I'm trying to implement an application using OpenGL and I need to implement the basic camera movements: orbit, pan and zoom.
To make it a little clearer, I need Maya-like camera control. Due to the nature of the application, I can't use the good ol' "transform the scene to make it look like the camera moves". So I'm stuck using transform matrices, gluLookAt, and such.
Zoom I know is dead easy, I just have to hook to the depth component of the eye vector (gluLookAt), but I'm not quite sure how to implement the other two, pan and orbit. Has anyone ever done this?
I can't use the good ol' "transform the scene to make it look like the camera moves"
OpenGL has no camera. So you'll end up doing exactly this.
Zoom I know is dead easy, I just have to hook to the depth component of the eye vector (gluLookAt),
This is not a Zoom, this is a Dolly. Zooming means varying the limits of the projection volume, i.e. the extents of a ortho projection, or the field of view of a perspective.
gluLookAt, which you've already run into, is your solution. First three arguments are the camera's position (x,y,z), next three are the camera's center (the point it's looking at), and the final three are the up vector (usually (0,1,0)), which defines the camera's y-z plane.*
It's pretty simple: you just glLoadIdentity();, call gluLookAt(...), and then draw your scene as normally. Personally, I always do all the calculations in the CPU myself. I find that orbiting a point is an extremely common task.
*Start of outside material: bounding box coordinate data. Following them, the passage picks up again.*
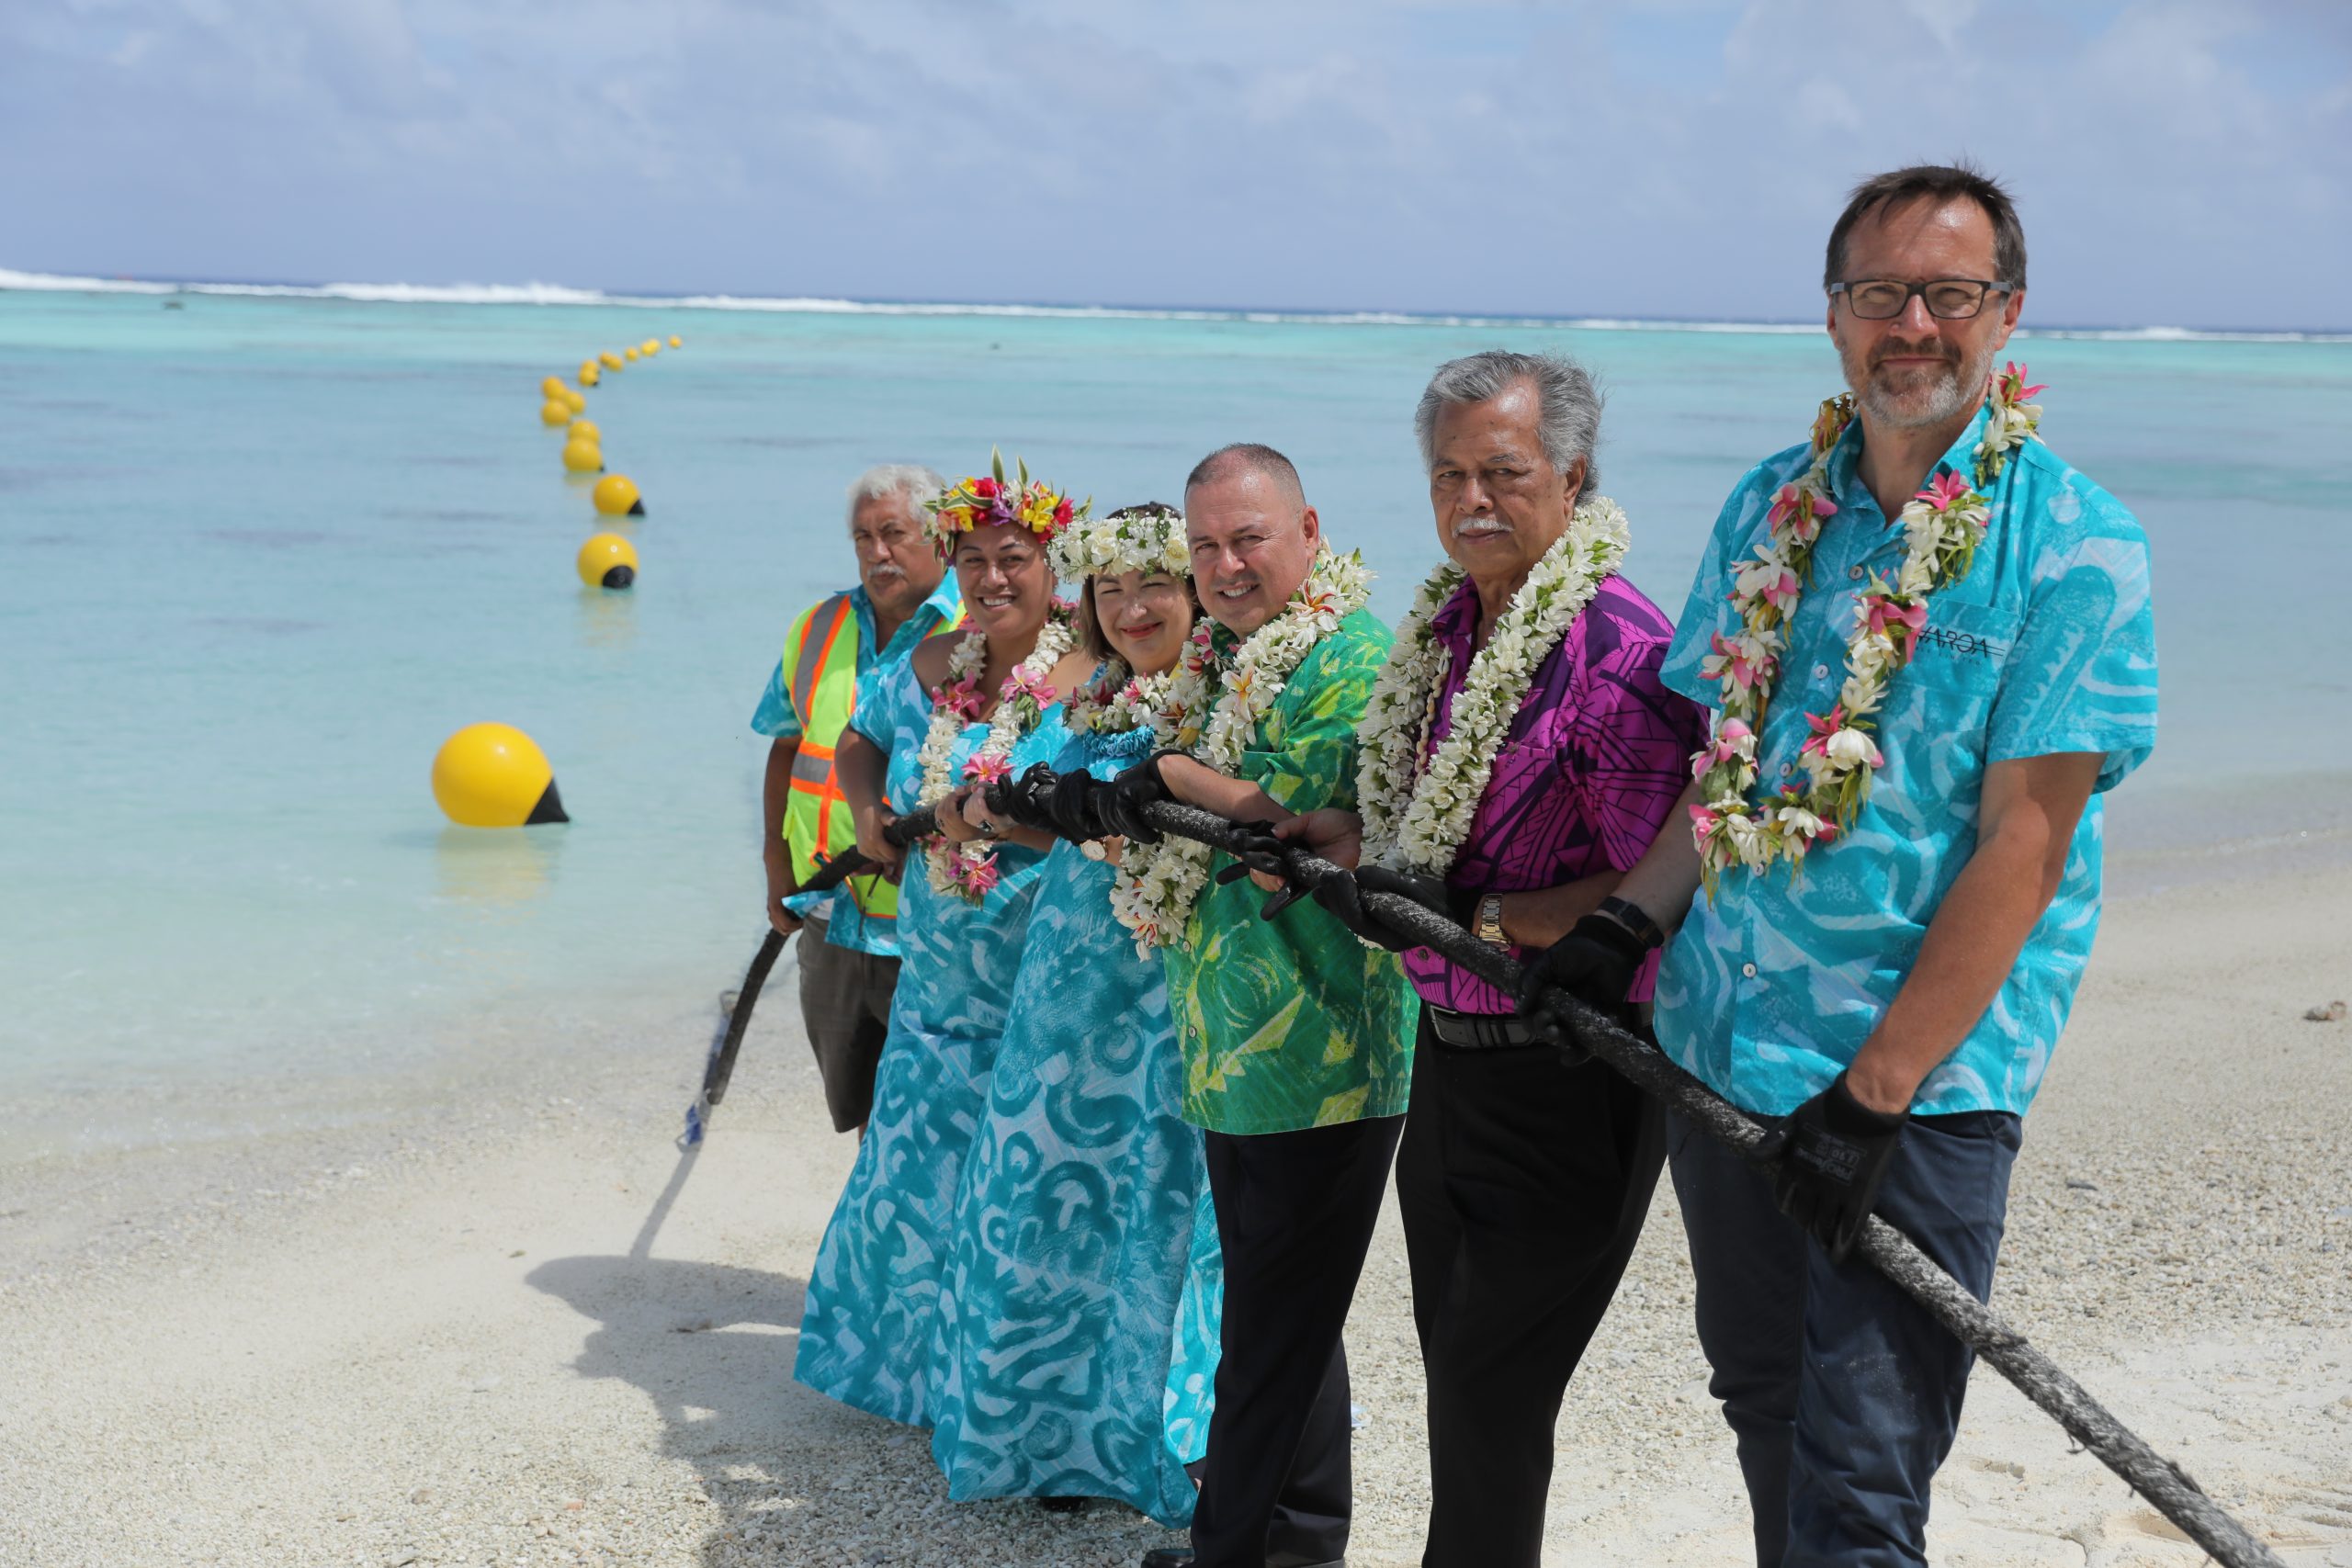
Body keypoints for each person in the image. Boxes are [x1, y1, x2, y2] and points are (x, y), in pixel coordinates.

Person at [1520, 164, 2158, 1566]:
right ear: (1833, 315)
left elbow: (2026, 841)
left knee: (1866, 1476)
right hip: (1724, 1041)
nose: (1913, 322)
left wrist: (1875, 1092)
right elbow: (1725, 770)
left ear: (2009, 313)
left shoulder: (2077, 542)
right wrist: (1628, 925)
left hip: (1911, 1090)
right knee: (1766, 1405)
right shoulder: (1773, 504)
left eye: (1951, 292)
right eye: (1882, 293)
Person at [1272, 351, 1709, 1566]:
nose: (1474, 497)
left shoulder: (1621, 651)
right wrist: (1345, 847)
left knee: (1492, 1396)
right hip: (1449, 1065)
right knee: (1459, 1378)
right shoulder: (1449, 629)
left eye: (1505, 472)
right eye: (1450, 473)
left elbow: (1662, 888)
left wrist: (1488, 908)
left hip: (1573, 1071)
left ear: (1572, 476)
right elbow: (1423, 843)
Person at [1075, 446, 1418, 1568]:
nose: (1224, 566)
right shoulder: (1229, 655)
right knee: (1289, 1314)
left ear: (1309, 532)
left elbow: (1288, 814)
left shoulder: (1351, 654)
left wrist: (1171, 774)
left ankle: (1232, 1552)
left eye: (1249, 538)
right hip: (1230, 1041)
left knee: (1268, 1330)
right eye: (1206, 545)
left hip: (1321, 1044)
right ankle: (1299, 1542)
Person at [927, 503, 1225, 1526]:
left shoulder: (1218, 702)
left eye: (1154, 583)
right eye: (1109, 589)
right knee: (1045, 1190)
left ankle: (1173, 1443)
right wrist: (974, 812)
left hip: (1167, 994)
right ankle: (1049, 1437)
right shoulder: (1090, 694)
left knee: (1160, 1209)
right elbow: (1032, 807)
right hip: (1064, 988)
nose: (1132, 607)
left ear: (1195, 589)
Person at [795, 453, 1097, 1426]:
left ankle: (1026, 1393)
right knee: (919, 1180)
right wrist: (868, 818)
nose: (991, 579)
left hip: (1050, 986)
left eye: (1013, 558)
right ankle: (917, 1383)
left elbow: (1118, 817)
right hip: (939, 986)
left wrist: (1013, 824)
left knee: (1035, 1195)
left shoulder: (1094, 678)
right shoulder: (931, 666)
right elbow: (855, 743)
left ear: (1055, 567)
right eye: (971, 560)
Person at [751, 463, 962, 1135]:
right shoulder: (816, 627)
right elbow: (786, 746)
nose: (878, 552)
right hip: (830, 911)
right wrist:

My template C/C++ code uses spherical coordinates and looks like:
double camera_center[3] = {0.0,0.0,0.0};
double camera_radius = 4.0;
double camera_rot[2] = {0.0,0.0};
double camera_pos[3] = {
camera_center[0] + camera_radius*cos(radians(camera_rot[0]))*cos(radians(camera_rot[1])),
camera_center[1] + camera_radius* sin(radians(camera_rot[1])),
camera_center[2] + camera_radius*sin(radians(camera_rot[0]))*cos(radians(camera_rot[1]))
};
gluLookAt(
camera_pos[0], camera_pos[1], camera_pos[2],
camera_center[0],camera_center[1],camera_center[2],
0,1,0
);
Clearly you can adjust camera_radius, which will change the "zoom" of the camera, camera_rot, which will change the rotation of the camera about its axes, or camera_center, which will change the point about which the camera orbits.
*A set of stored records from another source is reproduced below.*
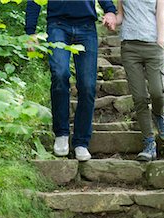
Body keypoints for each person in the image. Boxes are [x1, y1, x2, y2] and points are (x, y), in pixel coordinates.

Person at [25, 0, 116, 161]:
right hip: (58, 26)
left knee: (87, 85)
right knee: (60, 74)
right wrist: (30, 32)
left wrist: (109, 10)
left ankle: (81, 141)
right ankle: (61, 133)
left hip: (87, 27)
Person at [116, 0, 164, 161]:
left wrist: (160, 41)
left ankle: (158, 115)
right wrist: (111, 19)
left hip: (153, 45)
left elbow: (160, 15)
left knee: (157, 92)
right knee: (139, 98)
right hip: (129, 47)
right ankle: (149, 143)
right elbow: (121, 15)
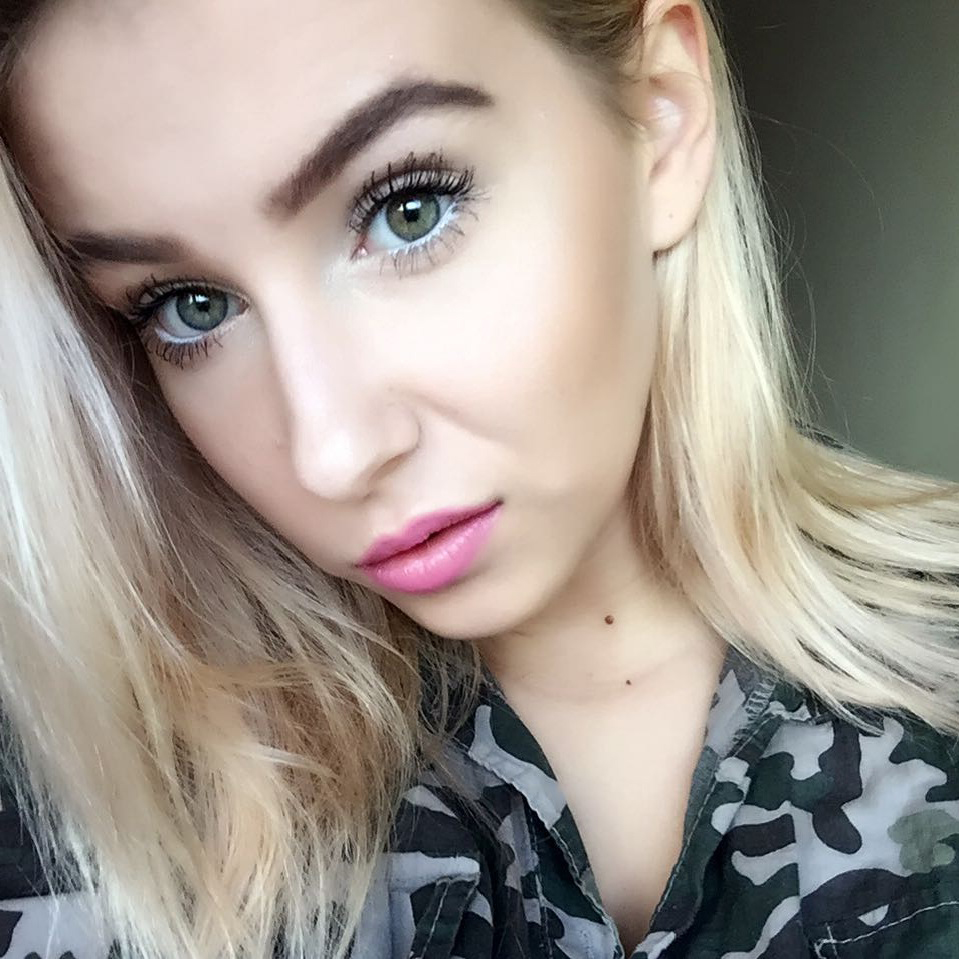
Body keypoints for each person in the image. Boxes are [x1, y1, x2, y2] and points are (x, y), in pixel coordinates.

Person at [0, 0, 957, 956]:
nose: (331, 453)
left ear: (659, 120)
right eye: (189, 306)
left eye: (407, 210)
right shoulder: (83, 820)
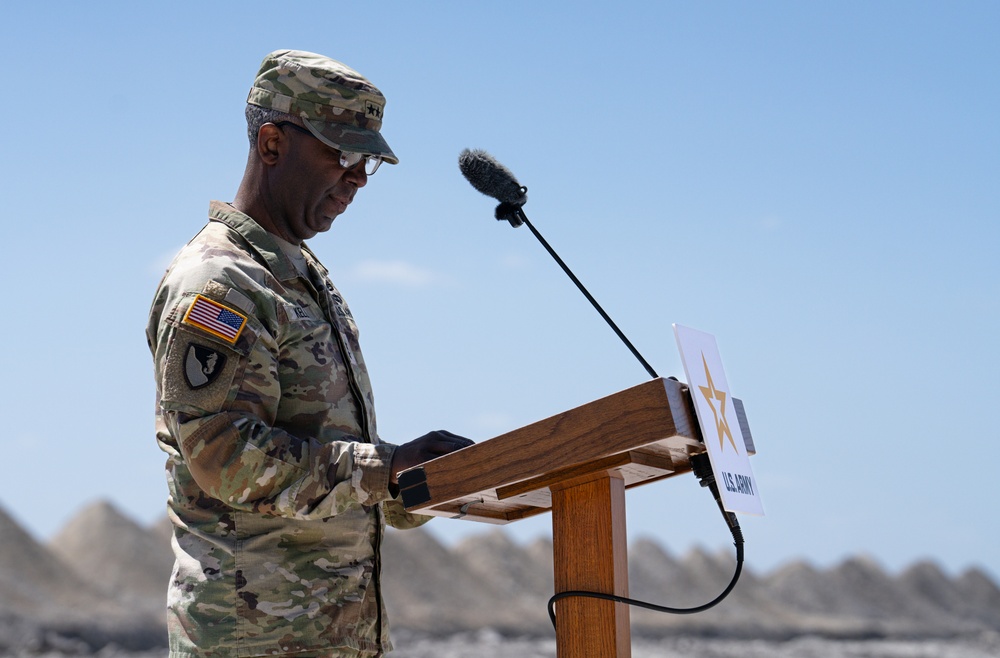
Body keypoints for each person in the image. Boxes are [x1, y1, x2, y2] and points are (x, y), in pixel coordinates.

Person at [146, 49, 474, 657]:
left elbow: (322, 452)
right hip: (254, 639)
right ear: (271, 144)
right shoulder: (221, 284)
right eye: (343, 153)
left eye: (368, 162)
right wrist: (384, 466)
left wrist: (415, 484)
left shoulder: (304, 278)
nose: (356, 178)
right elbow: (223, 456)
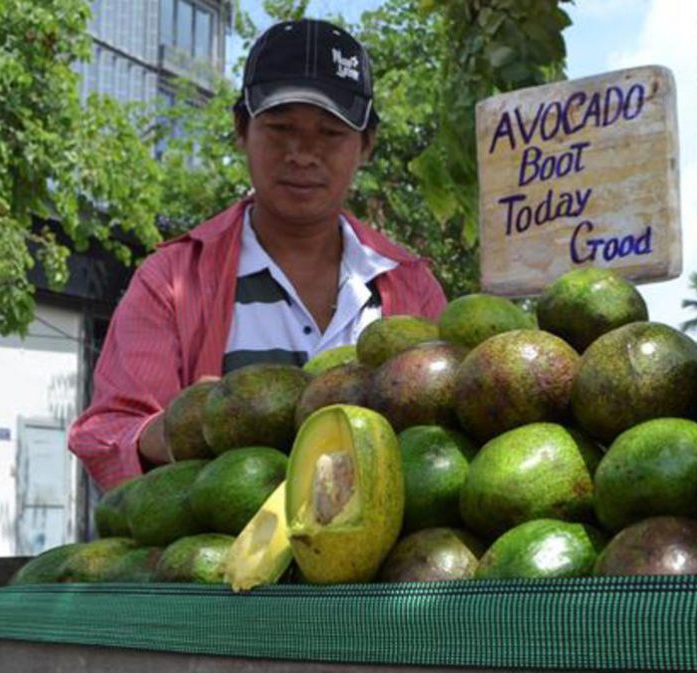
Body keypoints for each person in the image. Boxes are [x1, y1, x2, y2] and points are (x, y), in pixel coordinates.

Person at [69, 19, 447, 491]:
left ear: (365, 145)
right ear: (241, 131)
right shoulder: (172, 279)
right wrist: (192, 428)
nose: (303, 153)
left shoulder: (410, 285)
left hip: (384, 563)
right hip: (217, 562)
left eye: (330, 133)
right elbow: (108, 433)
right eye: (280, 127)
*The only other tricky bit is learning exactly what all that means. To clarify, because the internet is lacking:
The position is the (x,y,z) position of the camera. Pretty straightforward.
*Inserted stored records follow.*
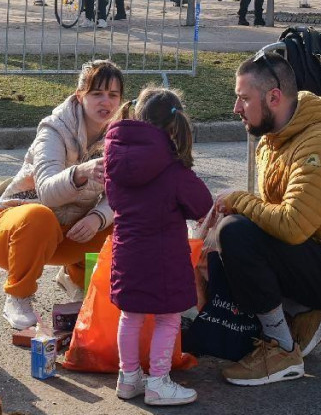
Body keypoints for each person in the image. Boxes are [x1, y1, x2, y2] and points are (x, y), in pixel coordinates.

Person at [214, 51, 321, 387]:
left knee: (236, 233)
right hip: (314, 254)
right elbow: (275, 221)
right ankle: (304, 313)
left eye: (244, 98)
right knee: (232, 232)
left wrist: (238, 201)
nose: (236, 108)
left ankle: (281, 349)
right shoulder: (271, 140)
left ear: (274, 97)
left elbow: (292, 225)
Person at [0, 60, 123, 329]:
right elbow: (46, 192)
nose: (106, 102)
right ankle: (18, 295)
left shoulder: (121, 133)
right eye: (97, 94)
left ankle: (77, 277)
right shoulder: (54, 129)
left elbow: (124, 193)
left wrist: (98, 217)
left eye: (113, 95)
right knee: (40, 216)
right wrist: (78, 173)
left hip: (64, 236)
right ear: (80, 96)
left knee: (126, 222)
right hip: (12, 232)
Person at [105, 87, 212, 407]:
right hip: (165, 257)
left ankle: (128, 378)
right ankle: (158, 382)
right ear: (174, 127)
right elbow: (202, 203)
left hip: (126, 252)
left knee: (130, 316)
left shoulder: (114, 158)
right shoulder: (172, 167)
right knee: (168, 318)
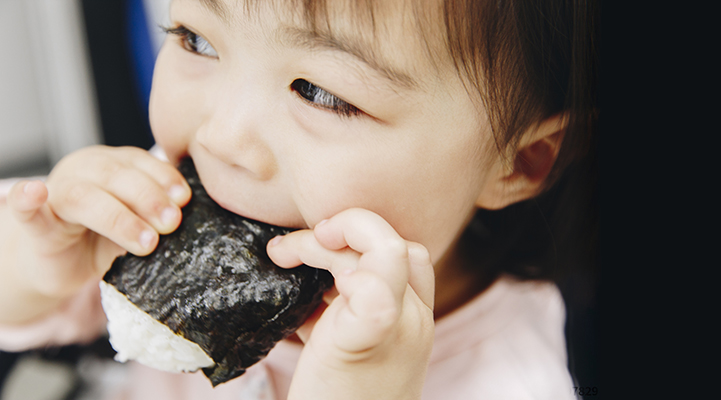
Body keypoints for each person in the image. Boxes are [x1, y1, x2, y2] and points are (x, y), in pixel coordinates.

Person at [0, 0, 598, 399]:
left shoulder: (513, 379)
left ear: (520, 161)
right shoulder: (169, 200)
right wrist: (34, 265)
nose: (222, 139)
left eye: (319, 92)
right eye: (197, 40)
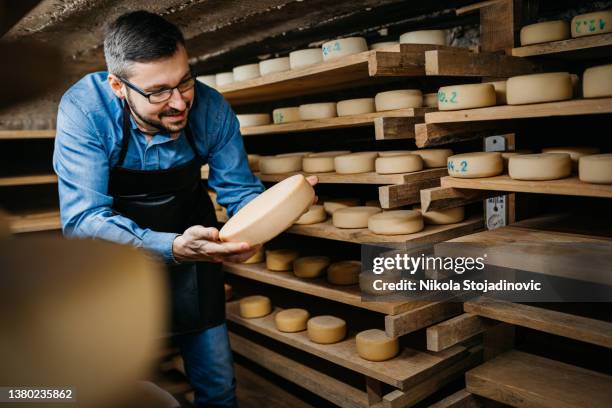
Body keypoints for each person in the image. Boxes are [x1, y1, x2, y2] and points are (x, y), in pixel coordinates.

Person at [53, 10, 317, 407]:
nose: (179, 102)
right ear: (117, 86)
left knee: (218, 384)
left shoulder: (210, 108)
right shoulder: (85, 112)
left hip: (196, 247)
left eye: (184, 81)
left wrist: (278, 207)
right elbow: (83, 220)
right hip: (111, 260)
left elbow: (240, 193)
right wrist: (172, 246)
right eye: (158, 91)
The center is the (x,y,z) point the camera is focusing at. You're basically looking along an imaginary ray from the position to the center.
Now, your camera could still be looking any direction around this vector (e.g., it could be upsidedown, but still looking along the same direction). The up vector is a vector, not a position. It, along with that imaginary vector from the position to the center, form a plane. This is the camera's y-z plane.
Since I gogled for it without finding anything interesting, I would like to ask you for some suggestions regarding if it is better to scale/translate the render itself keeping the camera position fixed or maybe moving closer/further or rotate the camera keeping the render position fixed?
I need a zooming out/in, rotation in all the 3 axes and also this kind of rotation
http://www.reknow.de/downloads/opengl/video.mp4
that is, if I first translate my render and then I apply a rotation, this rotation should consider the center always the windows center, and not the translated one
I need a zooming out/in, rotation in all the 3 axes and also this kind of rotation
What you mean is probably not "zooming" but "panning". And in OpenGL you place the "camera" by moving the scene around, because there is no camera.
Zooming is a change in the focal length, and would be implemented by changeing the FOV of the perspective.